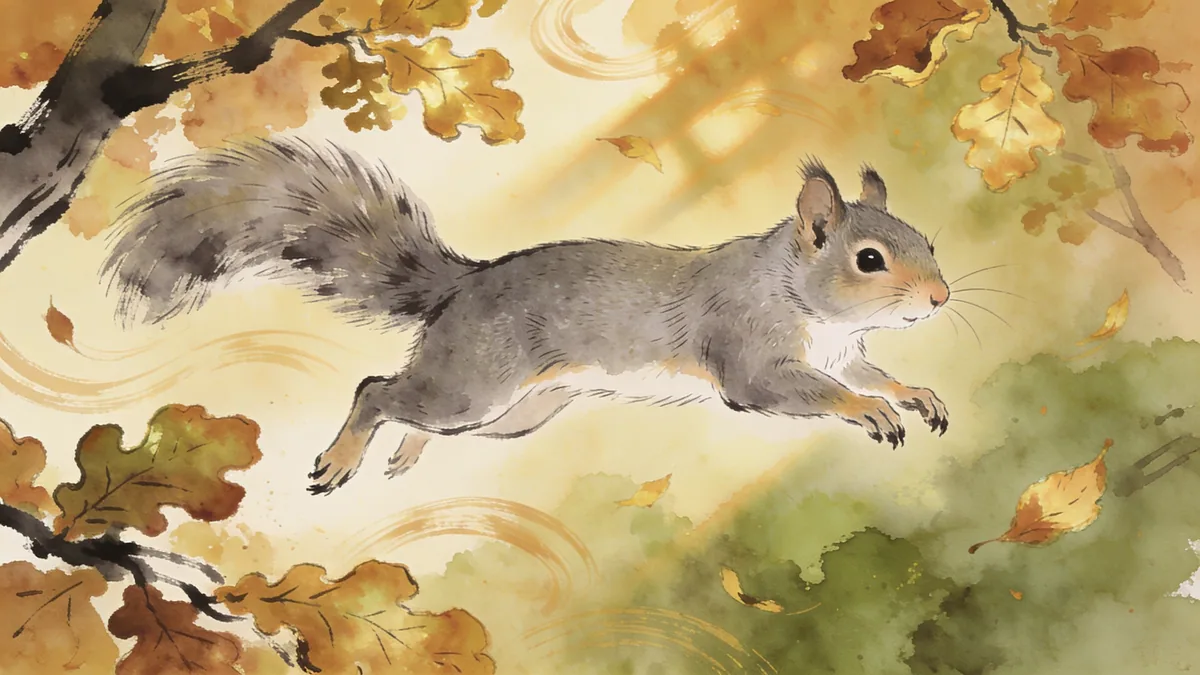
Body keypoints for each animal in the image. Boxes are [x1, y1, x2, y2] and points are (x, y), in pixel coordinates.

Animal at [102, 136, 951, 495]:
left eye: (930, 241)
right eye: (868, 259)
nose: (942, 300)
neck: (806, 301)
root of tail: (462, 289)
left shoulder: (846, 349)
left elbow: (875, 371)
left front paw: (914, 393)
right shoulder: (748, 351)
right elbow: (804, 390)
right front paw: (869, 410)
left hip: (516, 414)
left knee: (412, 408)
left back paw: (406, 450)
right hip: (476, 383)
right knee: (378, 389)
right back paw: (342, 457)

┄┄┄┄┄┄

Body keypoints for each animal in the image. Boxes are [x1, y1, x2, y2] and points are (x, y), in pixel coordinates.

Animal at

┄┄┄┄┄┄

**YOUR GOAL:**
Could you reproduce, exactly, every line above from the line with "right front paw: (869, 410)" to the line with "right back paw: (342, 457)", and no other line? Both ends count.

**ANSWER SPACE:**
right front paw: (869, 410)
left hip: (516, 414)
left knee: (412, 408)
left back paw: (406, 450)
right hip: (476, 383)
right knee: (378, 389)
right back paw: (342, 457)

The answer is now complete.